In the instant case, First National never agreed to lend the Jacques more than $41,000 for 30 years at 1178% interest rate. Whether it used good business judgment in failing to do so is a question for which it may have to answer in the competitive market in which it does business. In our view, however, it was under no obligation to conform its business judgment to any recognized standard of care.
JUDGMENT AGAINST THE FIRST NATIONAL BANK OF MARYLAND, APPELLEE AND CROSS-APPELLANT, REVERSED;
APPELLANTS AND CROSS-APPELLEES TO PAY COSTS.
. The Jacques’ theory of negligence was that First National failed to properly apply the guidelines for determining an applicant’s "available income” that are usually and customarily applied by home mortgage lenders intending to resell those mortgages on the secondary mortgage market; specifically, the guidelines promulgated by the Federal Home Loan Mortgage Corporation, a/k/a "Freddie Mac."
. The Restatement (Second) of Torts did not include § 762 or any similar provision.

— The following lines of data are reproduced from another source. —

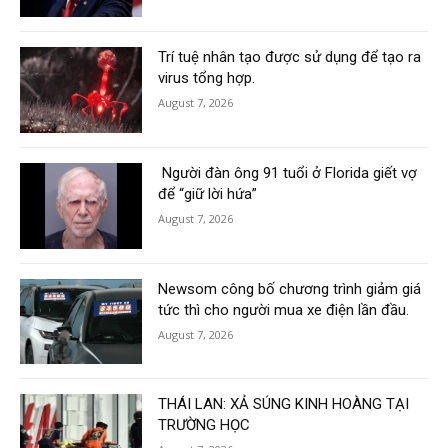
Trí tuệ nhân tạo được sử dụng để tạo ra
virus tổng hợp.
August 7, 2026
Người đàn ông 91 tuổi ở Florida giết vợ
để “giữ lời hứa”
August 7, 2026
Newsom công bố chương trình giảm giá
tức thì cho người mua xe điện lần đầu.
August 7, 2026
THÁI LAN: XẢ SÚNG KINH HOÀNG TẠI
TRƯỜNG HỌC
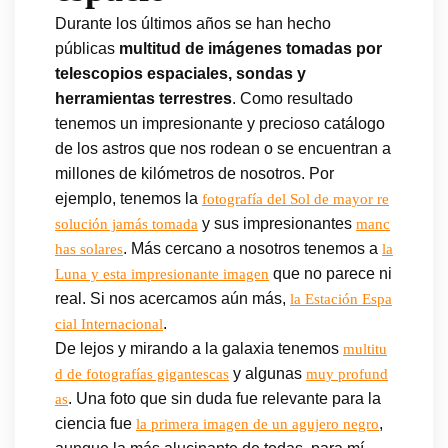
Durante los últimos años se han hecho
públicas
multitud de imágenes tomadas por
telescopios espaciales, sondas y
herramientas terrestres
. Como resultado
tenemos un impresionante y precioso catálogo
de los astros que nos rodean o se encuentran a
millones de kilómetros de nosotros. Por
ejemplo, tenemos la
fotografía del Sol de mayor re
y sus impresionantes
solución jamás tomada
manc
. Más cercano a nosotros tenemos a
has solares
la
que no parece ni
Luna y esta impresionante imagen
real. Si nos acercamos aún más,
la Estación Espa
.
cial Internacional
De lejos y mirando a la galaxia tenemos
multitu
y algunas
d de fotografías gigantescas
muy profund
. Una foto que sin duda fue relevante para la
as
ciencia fue
,
la primera imagen de un agujero negro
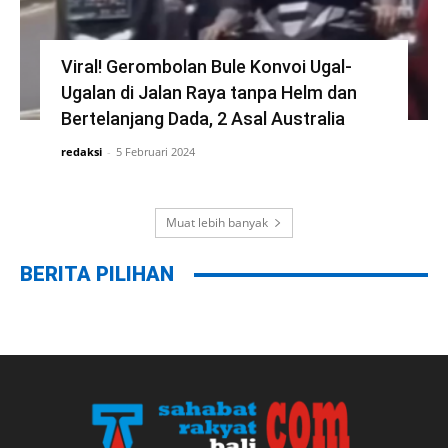
Viral! Gerombolan Bule Konvoi Ugal-
Ugalan di Jalan Raya tanpa Helm dan
Bertelanjang Dada, 2 Asal Australia
redaksi
-
5 Februari 2024
Muat lebih banyak
BERITA PILIHAN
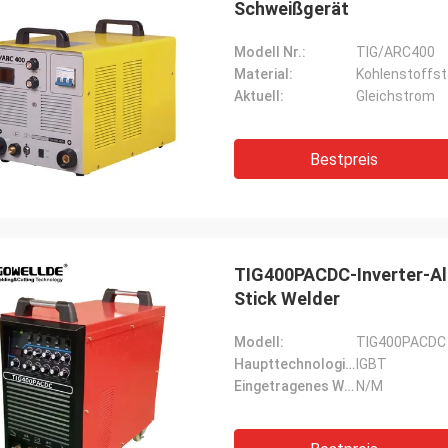
Schweißgerät
Modell Nr.:
TIG/ARC400
Material:
Kohlenstoffsta
Aktuell:
Gleichstrom
Bestpreis
TIG400PACDC-Inverter-A
Stick Welder
Modell:
TIG400PACDC
Haupttechnologie:
IGBT
Eingetragenes Warenzeichen:
N/M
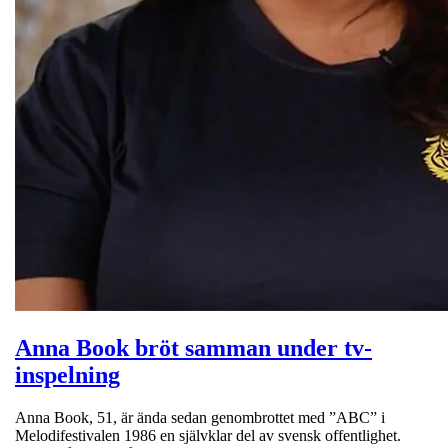
Anna Book bröt samman under tv-
inspelning
Anna Book, 51, är ända sedan genombrottet med ”ABC” i
Melodifestivalen 1986 en självklar del av svensk offentlighet.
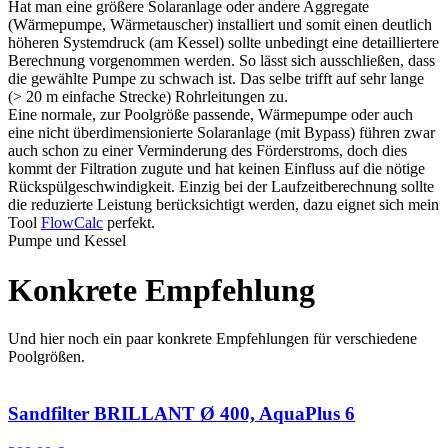
Hat man eine größere Solaranlage oder andere Aggregate
(Wärmepumpe, Wärmetauscher) installiert und somit einen deutlich
höheren Systemdruck (am Kessel) sollte unbedingt eine detailliertere
Berechnung vorgenommen werden. So lässt sich ausschließen, dass
die gewählte Pumpe zu schwach ist. Das selbe trifft auf sehr lange
(> 20 m einfache Strecke) Rohrleitungen zu.
Eine normale, zur Poolgröße passende, Wärmepumpe oder auch
eine nicht überdimensionierte Solaranlage (mit Bypass) führen zwar
auch schon zu einer Verminderung des Förderstroms, doch dies
kommt der Filtration zugute und hat keinen Einfluss auf die nötige
Rückspülgeschwindigkeit. Einzig bei der Laufzeitberechnung sollte
die reduzierte Leistung berücksichtigt werden, dazu eignet sich mein
Tool
FlowCalc
perfekt.
Pumpe und Kessel
Konkrete Empfehlung
Und hier noch ein paar konkrete Empfehlungen für verschiedene
Poolgrößen.
Sandfilter BRILLANT Ø 400, AquaPlus 6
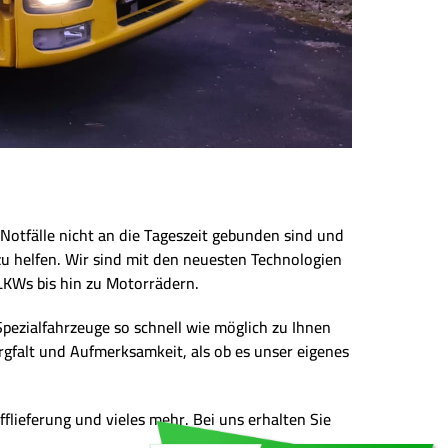
Notfälle nicht an die Tageszeit gebunden sind und
zu helfen. Wir sind mit den neuesten Technologien
LKWs bis hin zu Motorrädern.
Spezialfahrzeuge so schnell wie möglich zu Ihnen
rgfalt und Aufmerksamkeit, als ob es unser eigenes
flieferung und vieles mehr. Bei uns erhalten Sie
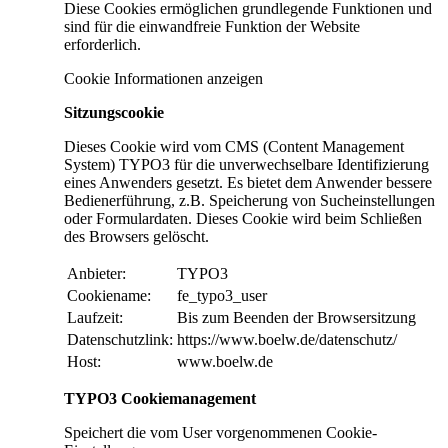
Diese Cookies ermöglichen grundlegende Funktionen und
sind für die einwandfreie Funktion der Website
erforderlich.
Cookie Informationen anzeigen
Sitzungscookie
Dieses Cookie wird vom CMS (Content Management
System) TYPO3 für die unverwechselbare Identifizierung
eines Anwenders gesetzt. Es bietet dem Anwender bessere
Bedienerführung, z.B. Speicherung von Sucheinstellungen
oder Formulardaten. Dieses Cookie wird beim Schließen
des Browsers gelöscht.
Anbieter:
TYPO3
Cookiename:
fe_typo3_user
Laufzeit:
Bis zum Beenden der Browsersitzung
Datenschutzlink:
https://www.boelw.de/datenschutz/
Host:
www.boelw.de
TYPO3 Cookiemanagement
Speichert die vom User vorgenommenen Cookie-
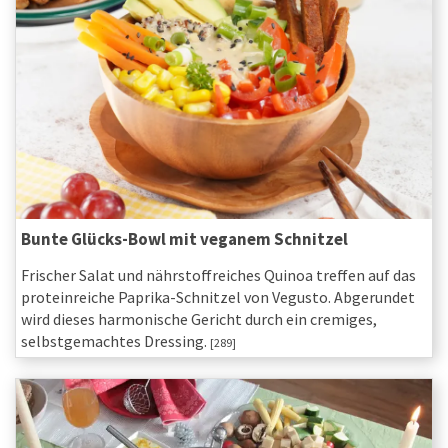
Bunte Glücks-Bowl mit veganem Schnitzel
Frischer Salat und nährstoffreiches Quinoa treffen auf das
proteinreiche Paprika-Schnitzel von Vegusto. Abgerundet
wird dieses harmonische Gericht durch ein cremiges,
selbstgemachtes Dressing.
[289]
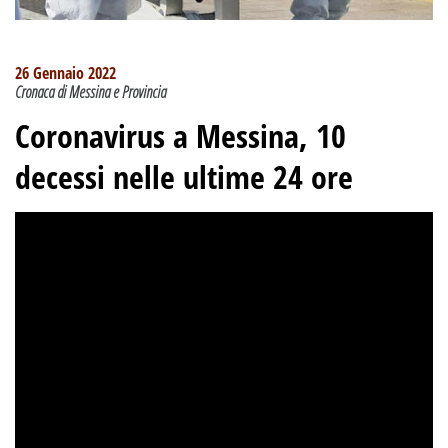
26 Gennaio 2022
Cronaca di Messina e Provincia
Coronavirus a Messina, 10
decessi nelle ultime 24 ore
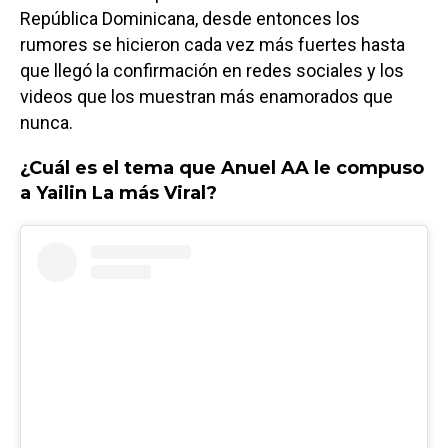
República Dominicana, desde entonces los
rumores se hicieron cada vez más fuertes hasta
que llegó la confirmación en redes sociales y los
videos que los muestran más enamorados que
nunca.
¿Cuál es el tema que Anuel AA le compuso
a Yailin La más Viral?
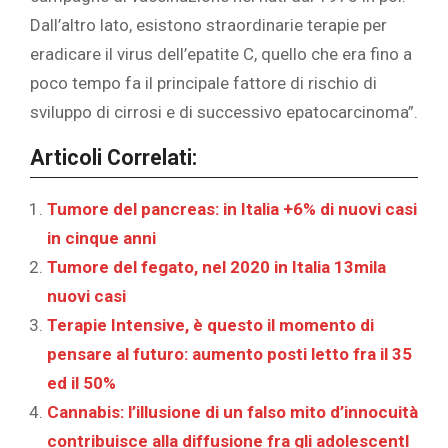
Dall’altro lato, esistono straordinarie terapie per
eradicare il virus dell’epatite C, quello che era fino a
poco tempo fa il principale fattore di rischio di
sviluppo di cirrosi e di successivo epatocarcinoma”.
Articoli Correlati:
Tumore del pancreas: in Italia +6% di nuovi casi
in cinque anni
Tumore del fegato, nel 2020 in Italia 13mila
nuovi casi
Terapie Intensive, è questo il momento di
pensare al futuro: aumento posti letto fra il 35
ed il 50%
Cannabis: l’illusione di un falso mito d’innocuità
contribuisce alla diffusione fra gli adolescentI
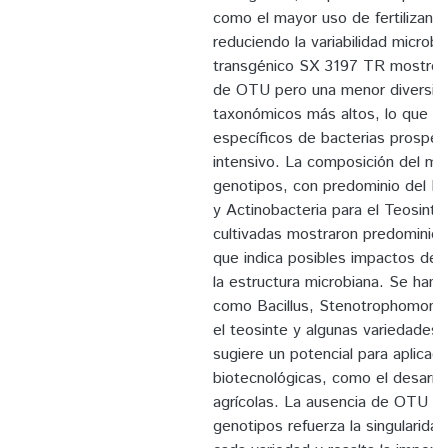
como el mayor uso de fertilizant
reduciendo la variabilidad microbi
transgénico SX 3197 TR mostró u
de OTU pero una menor diversida
taxonómicos más altos, lo que s
específicos de bacterias prosper
intensivo. La composición del mic
genotipos, con predominio del Ph
y Actinobacteria para el Teosinte
cultivadas mostraron predominio 
que indica posibles impactos del 
la estructura microbiana. Se han 
como Bacillus, Stenotrophomonas
el teosinte y algunas variedades 
sugiere un potencial para aplicac
biotecnológicas, como el desarro
agrícolas. La ausencia de OTU c
genotipos refuerza la singularida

However, the Reporter for the Restatement (Second) specifically explained that:
The rules relating to liability for harm caused by unfair trade practices [including § 762) ] developed doctrinally from established principles in the law of Torts, and for this reason the decision was made that it was appropriate to include these legal areas in the Restatement of Torts____ In the more than 40 years since that decision was initially made, the influence of Tort law has continued to decrease, so that it is now largely of historical interest and the law of Unfair Competition and Trade Regulation is no more dependent upon Tort law than it is on many other general fields of the law and upon broad statutory developments, particularly at the federal level. The Council formally reached the decision that these chapters no longer belong in the Restatement of Torts, and they are omitted from this Second Restatement.
Therefore, the omission of § 762 in the Second Restatement is not an indication that the law has changed but is merely an indication that the law once called business torts is no longer deemed suitable for inclusion in a restatement of torts.
. Prosser & Keeton, supra at 662 (footnotes omitted). See also Silbert v. Ramsey, 301 Md. 96, 482 A.2d 147 (1984) (affirming the right a race track to exclude a potential patron on the basis of a prior criminal conviction — and reaffirming the long-standing common law right of a proprietor to exclude potential patrons without reason so long as the exclusion is not based on race, creed, color or national origin).